Image Compression with GANs

Original article was published on Artificial Intelligence on Medium

Image Compression with GANs

Overview of the paper “High-Fidelity Generative Image Compression” by Mentzer et. al.

Image compression is a very essential part of gaming experience with multiple applications related to storage and transmission of data. It is the key to making cloud game streaming possible by reducing the bandwidth requirements so that we can get framerates comparable to that of playing the game locally on our own computer. Image compression is also critical for game developers for packaging their games with high resolution textures so that the distribution version of the game has manageable disk space requirements for the end-users.

Hand-crafted algorithms for image compression have limited potential for compression because they lack any real understanding of the content they are compressing. This is where deep neural networks come in and promise to achieve much higher compression rates thanks to their ability to learn about images.

HiFiC: High-Fidelity Compression

This brings me to our paper in focus for today’s episode. It is titled “High-Fidelity Genrative Image Compression” and it provides a Generative Adversarial Network (GAN) based compression method that is quite simply mindblowing.

HiFic vs JPEG compression camparison at same filesize (~75KB) [source]

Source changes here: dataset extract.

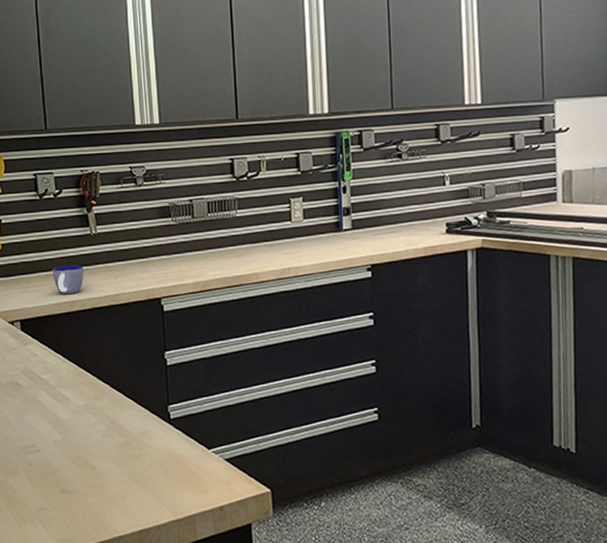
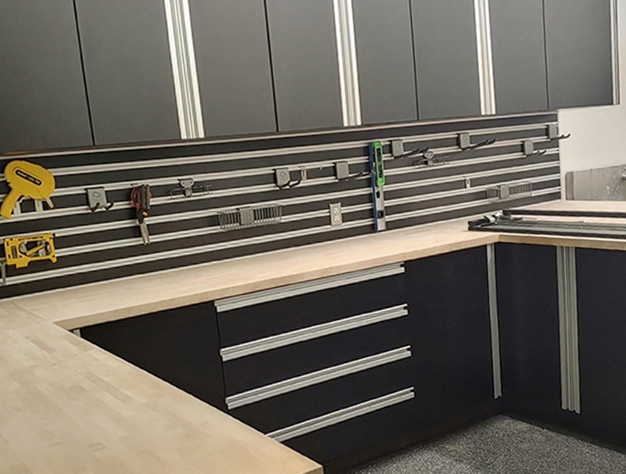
cup: present [52,265,84,295] -> none [108,274,140,302]

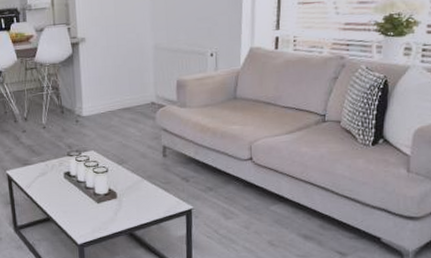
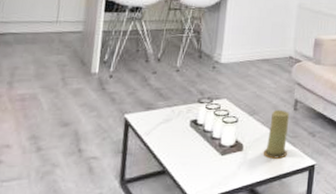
candle: none [137,157,163,205] -> present [263,109,290,159]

As you can see, JPEG compression shown on the right here is quite lossy compared to this paper’s method on the left when both are using about 75 kilobytes of space to encode this image. If you want comparable quality to this compression method, you’ll need at least 4 times as many bits per pixel. In fact, this method’s compressed images are quite difficult to tell apart even from the original full RGB images.

You can play with more such examples at the author’s project page. The difference observed on other images is also quite simply enormous and this level of compression is unprecedented. Truly remarkable what we can achieve with Deep Learning!

Scope of Future Work

Now, it is important to note that this work only focuses on compressing images, but I think it can be easily extended to apply to videos as well. One possible extension of this work would be to tweak the GAN network architecture to also process optical flow information between the consecutive frames.

Google Stadia game streaming service would greatly benefit from this compression method.

This would make it more suitable for compressing videos which would be ideal for game streaming. I’m excited to see what the future holds with this research work and if it can give a new life to struggling streaming platforms like Google Stadia.